● **YOUR TASK**: The answer must be an exact copy of the lines from the one with "clientservices@lionlambsolutions.com" through the final line below, with no pictures and nothing else.
——
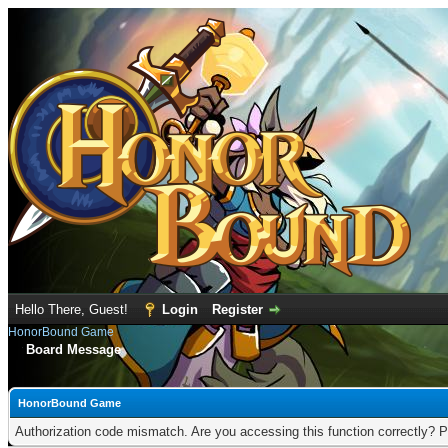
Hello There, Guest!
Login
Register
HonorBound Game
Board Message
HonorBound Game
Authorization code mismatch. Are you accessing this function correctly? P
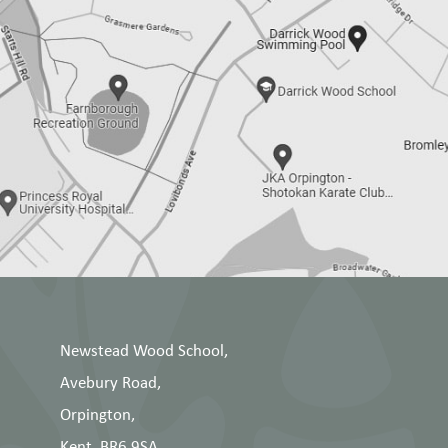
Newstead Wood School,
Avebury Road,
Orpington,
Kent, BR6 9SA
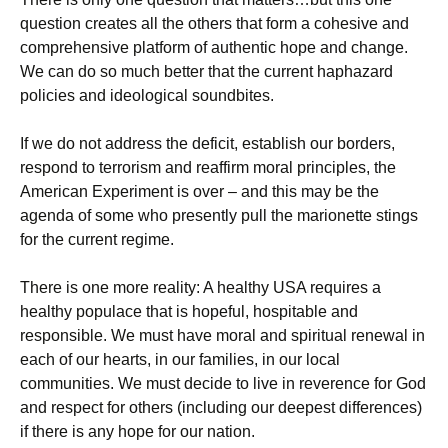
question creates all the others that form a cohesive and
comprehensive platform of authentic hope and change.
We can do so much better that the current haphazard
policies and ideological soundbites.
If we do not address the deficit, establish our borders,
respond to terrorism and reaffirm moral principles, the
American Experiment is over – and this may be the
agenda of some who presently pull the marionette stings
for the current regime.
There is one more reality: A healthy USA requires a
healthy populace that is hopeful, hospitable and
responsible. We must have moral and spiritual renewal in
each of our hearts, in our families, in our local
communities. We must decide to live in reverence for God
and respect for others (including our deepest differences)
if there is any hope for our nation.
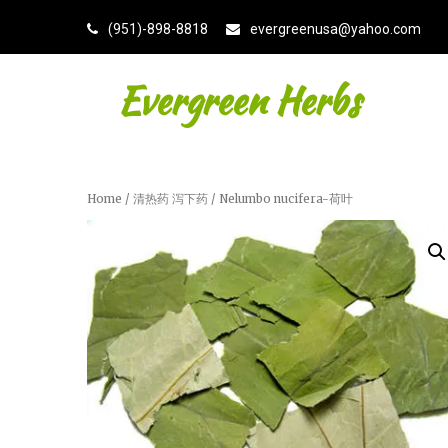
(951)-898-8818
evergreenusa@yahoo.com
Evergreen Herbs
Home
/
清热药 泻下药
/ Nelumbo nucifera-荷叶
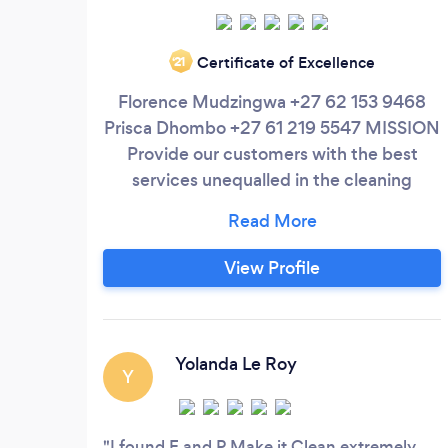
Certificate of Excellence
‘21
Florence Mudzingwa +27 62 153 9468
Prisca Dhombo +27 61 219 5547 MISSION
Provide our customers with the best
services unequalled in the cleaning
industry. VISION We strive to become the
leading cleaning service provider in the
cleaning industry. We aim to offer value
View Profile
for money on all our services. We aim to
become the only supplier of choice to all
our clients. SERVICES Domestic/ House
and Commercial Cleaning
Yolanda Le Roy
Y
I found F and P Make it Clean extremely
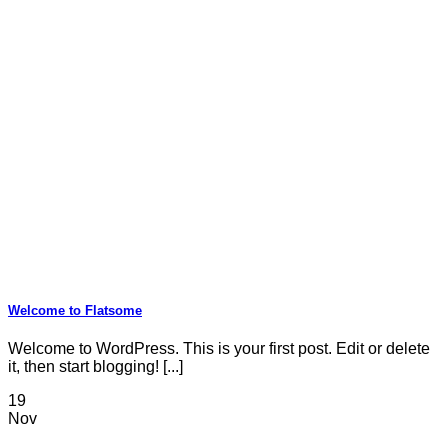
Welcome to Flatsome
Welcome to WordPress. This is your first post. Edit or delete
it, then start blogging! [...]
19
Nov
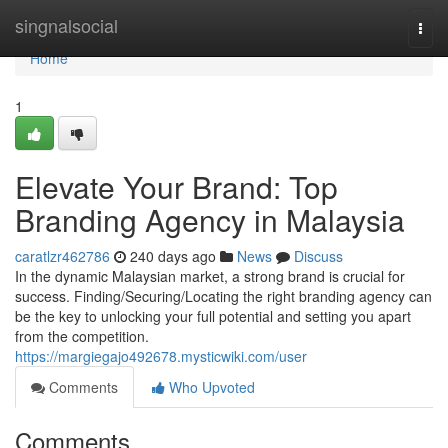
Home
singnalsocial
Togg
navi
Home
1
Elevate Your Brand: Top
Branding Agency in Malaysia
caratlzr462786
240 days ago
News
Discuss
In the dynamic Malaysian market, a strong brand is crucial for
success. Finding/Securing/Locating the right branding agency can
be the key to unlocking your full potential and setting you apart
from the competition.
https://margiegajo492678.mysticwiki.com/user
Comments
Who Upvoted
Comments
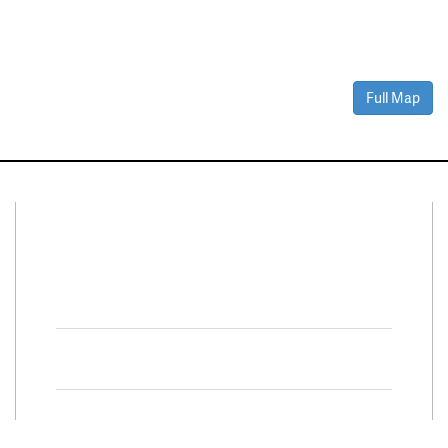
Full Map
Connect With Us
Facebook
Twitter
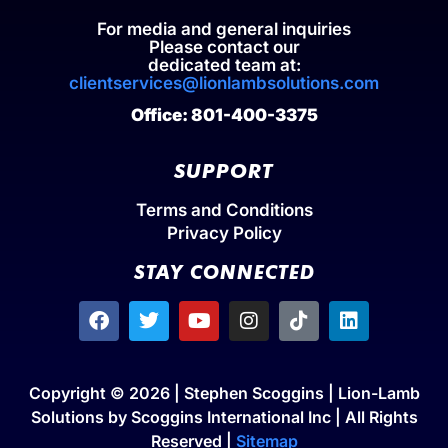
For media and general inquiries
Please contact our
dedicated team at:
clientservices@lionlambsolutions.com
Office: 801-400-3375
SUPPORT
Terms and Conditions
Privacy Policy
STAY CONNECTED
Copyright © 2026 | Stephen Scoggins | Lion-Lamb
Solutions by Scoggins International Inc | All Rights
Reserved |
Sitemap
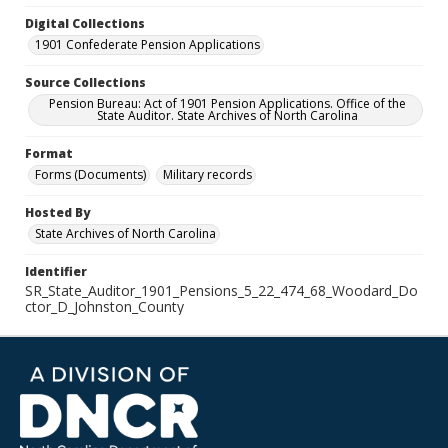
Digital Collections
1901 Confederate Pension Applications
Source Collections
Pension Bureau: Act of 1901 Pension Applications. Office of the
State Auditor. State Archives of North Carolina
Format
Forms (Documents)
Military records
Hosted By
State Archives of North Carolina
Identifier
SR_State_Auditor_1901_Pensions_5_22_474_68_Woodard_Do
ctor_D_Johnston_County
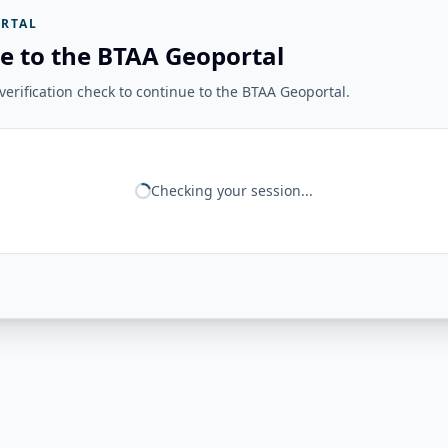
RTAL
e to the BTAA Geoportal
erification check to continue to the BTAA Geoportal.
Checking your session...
——
● **RESULT FOR THIS TASK**:
clientservices@lionlambsolutions.com
Office: 801-400-3375
SUPPORT
Terms and Conditions
Privacy Policy
STAY CONNECTED
Copyright © 2026 | Stephen Scoggins | Lion-Lamb
Solutions by Scoggins International Inc | All Rights
Reserved |
Sitemap
Digital Collections
1901 Confederate Pension Applications
Source Collections
Pension Bureau: Act of 1901 Pension Applications. Office of the
State Auditor. State Archives of North Carolina
Format
Forms (Documents)
Military records
Hosted By
State Archives of North Carolina
Identifier
SR_State_Auditor_1901_Pensions_5_22_474_68_Woodard_Do
ctor_D_Johnston_County
RTAL
e to the BTAA Geoportal
erification check to continue to the BTAA Geoportal.
Checking your session...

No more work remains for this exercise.